● **Work to complete**: Return the full set of entries exactly. Omit none.

● **Data entries**:
○ ○ ○ ○
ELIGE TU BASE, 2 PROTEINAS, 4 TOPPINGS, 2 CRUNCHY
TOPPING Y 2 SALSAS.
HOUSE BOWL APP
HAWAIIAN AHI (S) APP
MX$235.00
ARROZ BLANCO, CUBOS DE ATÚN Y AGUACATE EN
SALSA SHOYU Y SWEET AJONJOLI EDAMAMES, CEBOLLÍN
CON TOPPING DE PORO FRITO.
○ ○ ○ ○
● **Output of the exercise**:
ELIGE TU BASE, 2 PROTEINAS, 4 TOPPINGS, 2 CRUNCHY
TOPPING Y 2 SALSAS.
HOUSE BOWL APP
HAWAIIAN AHI (S) APP
MX$235.00
ARROZ BLANCO, CUBOS DE ATÚN Y AGUACATE EN
SALSA SHOYU Y SWEET AJONJOLI EDAMAMES, CEBOLLÍN
CON TOPPING DE PORO FRITO.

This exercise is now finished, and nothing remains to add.